Сны деревни Динчжуан - страница 17
Ма Сянлинь умрет.
Но если он будет каждый вечер подниматься на сцену и в свое удовольствие петь сказы, может, тогда и протянет худо-бедно еще десять дней, еще две недели, еще месяц или даже два. Так что пусть он поет свои сказы, а люди пусть собираются на школьном дворе и слушают.
Дед с чайником горячей воды вышел из своей сторожки, взял пару чашек и крикнул толпе:
– Кому воды налить?
Подошел к старикам:
– Будете пить?
Старики отказались, тогда дед поставил чайник с чашками на краю помоста и зычно крикнул умирающему Ма Сянлиню:
– Начинаем, луна взошла!
И представление началось.
Вот так и началось.
Стоило деду крикнуть: «Начинаем!», и Ма Сянлинь словно преобразился.

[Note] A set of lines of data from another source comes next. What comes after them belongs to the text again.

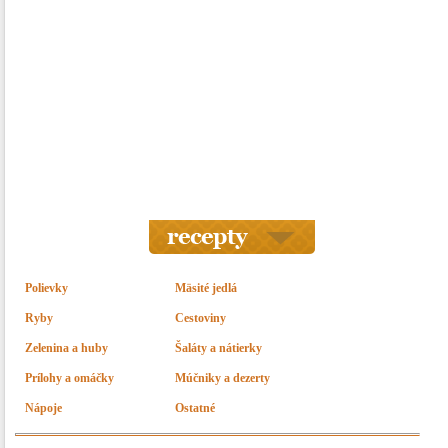
Polievky
Mäsité jedlá
Ryby
Cestoviny
Zelenina a huby
Šaláty a nátierky
Prílohy a omáčky
Múčniky a dezerty
Nápoje
Ostatné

Он тронул струны своего чжуйху – струны были загодя настроены, но он все равно прошелся по ним еще раз. Пока Ма Сянлинь сидел на сцене и ждал начала, он выглядел так же, как и всегда. Седые волосы, сизые язвы, черные губы – каждому известно, что это приметы скорой смерти. Но стоило деду крикнуть: «Начинаем!», стоило Ма Сянлиню тронуть струны, и щеки его залились румянцем. Сперва бледно-розовым, а затем пунцовым. Ма Сянлинь коротко улыбнулся деревенским, коснулся смычком струн, и румянец заиграл на его щеках, как у жениха, и даже язвы на лице покраснели, засияли под светом лампы, словно искорки. Волосы его по-прежнему были седыми и жухлыми, но к черным губам прилила кровь, и даже седина теперь отсвечивала красным. Ма Сянлинь прикрыл глаза и покачивал головой, ни на кого не глядя, будто перед сценой нет ни души. Левой рукой он сжимал гриф чжуйху, перебирал пальцами струны, то медленно, то быстро; правая рука водила смычком по струнам – то туда, то сюда, то быстро, то медленно. И струны журчали, как ручеек по сухим пескам, и в струнной прохладе слышалась знойная хрипотца. А в песочной хрипотце – чистое течение воды. Ма Сянлинь тряхнул головой и объявил:
– Сперва спою зачин.
Прочистил горло и затянул «Прощальную», эту песню у нас в деревне знал каждый.
Он пел:
Допел «Прощальную» и затянул сказ про Му Гуйин, потом про Чэн Яоцзиня, потом про полководцев семьи Ян, потом про трех храбрых и пятерых справедливых, потом про восемь младших воинов[12]. Ма Сянлинь наконец-то поднялся на сцену и пел свои сказы, как настоящий артист, и только тут деревенские вспомнили, что он не знает наизусть ни одного сказа, вспомнили, что в годы своего ученичества Ма Сянлинь никогда не умел зубрить слова. Он любил петь сказы больше всего на свете, но не мог запомнить слова, все время перескакивал через строчку, а то и через целый стих, и учителю пришлось его прогнать. Потому-то Ма Сянлинь за всю жизнь ни разу толком не выступал перед публикой, всю жизнь пел сказы, заперевшись у себя дома. А этим вечером его слушали две, а то и три сотни человек, но Ма Сянлинь все равно не мог исполнить ни одного сказа от начала до конца. Не мог исполнить от начала до конца, поэтому выбирал любимый отрывок и пел его. Какой отрывок помнил, такой и пел, а помнил он только самые красивые отрывки.